師が不在のコーミズ村での生活は、少なくともその表面上においては静かなものだった。
オーリンは村人たちと畑で汗を流し、時には森で獣を狩ってくる。マーニャは日課の踊りの訓練を続けている。
「……バルザック。今日も、魔法を教えて」
――そして、師と別れるのを嫌がって泣いていたミネアも、落ち着いてはいた。しかし、この平穏が仮初のものに過ぎないことは俺も予感していた。未来を予知するミネアならば尚更のことだろう。以前は姉の傍で読書に費やしていた時間を、今は俺から魔法を教わるために使うようになった。
「俺が教えられる範囲の基礎知識は、先生からもう習っているだろう?」
「……」
「これ以上の実践の部分は、まだ教えられないとわかっているはずだ」
俺のローブを縋るように掴んで、見上げてくる紫色の大きな目。まだ遊びたい盛りのはずの、たった5歳の子供が、だ。その必死さがあまりに痛々しい。ただ待っている時間が長すぎて、何かをしていないと耐えられない。一度は実の両親を失った心の傷は今なお深く、俺にはどうすることもできない。
「……教えて」
「ミネア」
「おねがい」
その瞳には、底知れぬ不安と恐怖が湛えられていた。その心の限界を超えて溢れてしまう日も近い。
師であれば、優しく宥めて落ち着かせてやることも、不安と恐怖を拭い去ってやることも出来るだろう。俺には無理だ。それでも、今の俺に出来ることと言えば――。
「……ラリホー」
「え?」
「ラリホーだ。睡眠付与魔法。知っているか?」
「うん」
マーニャが得意とするメラ、ギラ、イオ系の派手な攻撃魔法に比べれば一見すると地味にも見える状態異常付与系の魔法だが、使い方次第では非常に凶悪な魔法である。
相手がスライムであれドラゴンであれ、眠ってしまえば同じことだ。極論すれば、ラリホーが効かずに眠らないスライムよりも、目を覚まして起きるたびにラリホーを連発されて眠り続けるドラゴンの方が脅威度で言えば低くなってしまうことになる。

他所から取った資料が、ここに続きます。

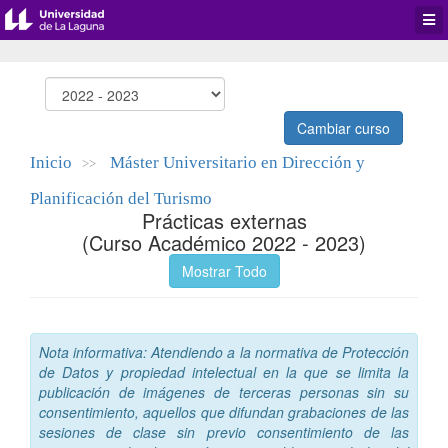
Desp
men
de
aplic
Cambiar curso
Inicio
Máster Universitario en Dirección y
>>
Planificación del Turismo
Prácticas externas
(Curso Académico 2022 - 2023)
Mostrar Todo
Nota informativa: Atendiendo a la normativa de Protección
de Datos y propiedad intelectual en la que se limita la
publicación de imágenes de terceras personas sin su
consentimiento, aquellos que difundan grabaciones de las
sesiones de clase sin previo consentimiento de las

相手が強力であれば強力であるほどに、それをたった一つの魔法で無力化できるという意味は大きい。原作ゲーム内においてもイオナズンのような強力な攻撃魔法でも一発では倒せない高いHPを持つ魔物は後半になれば頻繁に出てくるが、例え痛恨の一撃で即死させてくるような強力なボスであってさえも、ラリホーで眠らせることさえできてしまえば安全に、そして確実に倒せるのだ。
「ミネアなら使えるようになる。才能があるからな」
「教えてくれるの?」
「そうだな。だいたいこんな感じで使う魔法だ」
俺はおもむろにミネアの目の前に人差し指を軽く突き出すと、小さく呟くように唱えた。
「ラリホー」
「っ……!?」
ミネアの体がグラリと揺れた。俺のラリホーはまだまだ未熟で、正直なところ魔物相手に通じるかと言えば心もとない。だが、ここのところ根を詰め過ぎている上に夜も不安で寝つきが悪く、あるいは寝入っても悪夢で魘されている寝不足気味の子供には効果てきめんだろう。
「…バ…ル、ザック…? な、んで……」
「疲れているんだな。少し休め」
俺はミネアの体を抱き留めた。オーリンのように力が強いわけでもなく、ライアンのように鍛え上げているわけでもない俺のひ弱な腕にとってさえ、その小さな体はひどく軽かった。
「バルザック、ミネアは……おい、どうした? ミネア、大丈夫か?」
「心配するな。疲れているようだったから、少し眠らせただけだ」
畑仕事から戻ってきたオーリンの心配そうな顔に、俺は頷きを返して見せた。
「それより、そろそろ昼飯にしよう。オーリン、お前はマーニャを呼んでき――」
そう俺が言いかけた時だった。
「聞け! これは城からのお触れである!!」
高圧的なまでに厳格な叫び声が、コーミズ村に響いた。